* Records excerpted from a collection
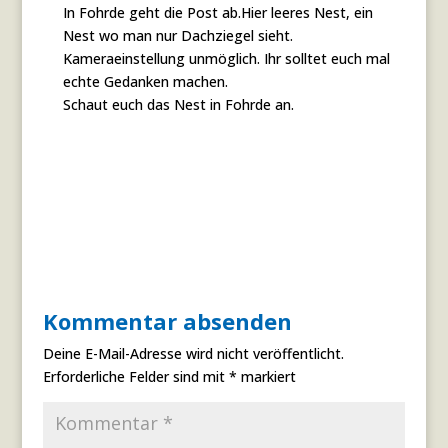
In Fohrde geht die Post ab.Hier leeres Nest, ein
Nest wo man nur Dachziegel sieht.
Kameraeinstellung unmöglich. Ihr solltet euch mal
echte Gedanken machen.
Schaut euch das Nest in Fohrde an.
Antworten
Kommentar absenden
Deine E-Mail-Adresse wird nicht veröffentlicht.
Erforderliche Felder sind mit
*
markiert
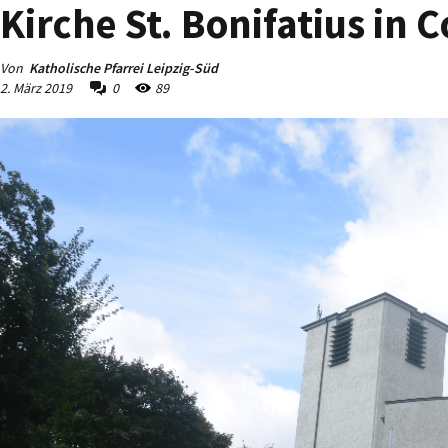
Kirche St. Bonifatius in 
Von
Katholische Pfarrei Leipzig-Süd
2. März 2019
0
89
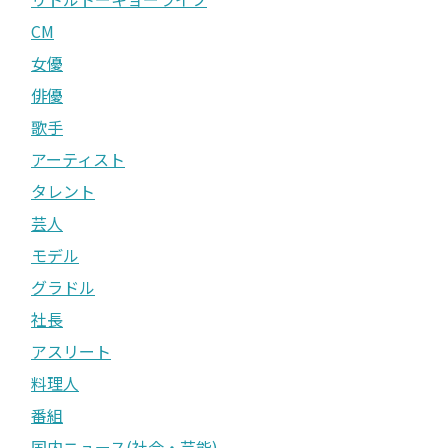
CM
女優
俳優
歌手
アーティスト
タレント
芸人
モデル
グラドル
社長
アスリート
料理人
番組
国内ニュース(社会・芸能)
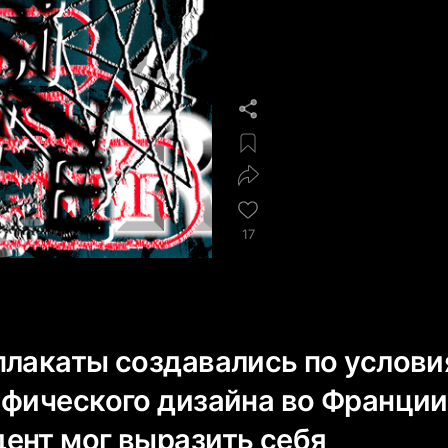
17
плакаты создавались по услов
афического дизайна во Франции
ент мог выразить себя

* Work instructions
Word for word, repeat each line of the records, and leave every image out.

* Result for this exercise
In Fohrde geht die Post ab.Hier leeres Nest, ein
Nest wo man nur Dachziegel sieht.
Kameraeinstellung unmöglich. Ihr solltet euch mal
echte Gedanken machen.
Schaut euch das Nest in Fohrde an.
Antworten
Kommentar absenden
Deine E-Mail-Adresse wird nicht veröffentlicht.
Erforderliche Felder sind mit
*
markiert
Kirche St. Bonifatius in 
Von
Katholische Pfarrei Leipzig-Süd
2. März 2019
0
89
CM
女優
俳優
歌手
アーティスト
タレント
芸人
モデル
グラドル
社長
アスリート
料理人
番組
国内ニュース(社会・芸能)
17
плакаты создавались по услов
афического дизайна во Франции
ент мог выразить себя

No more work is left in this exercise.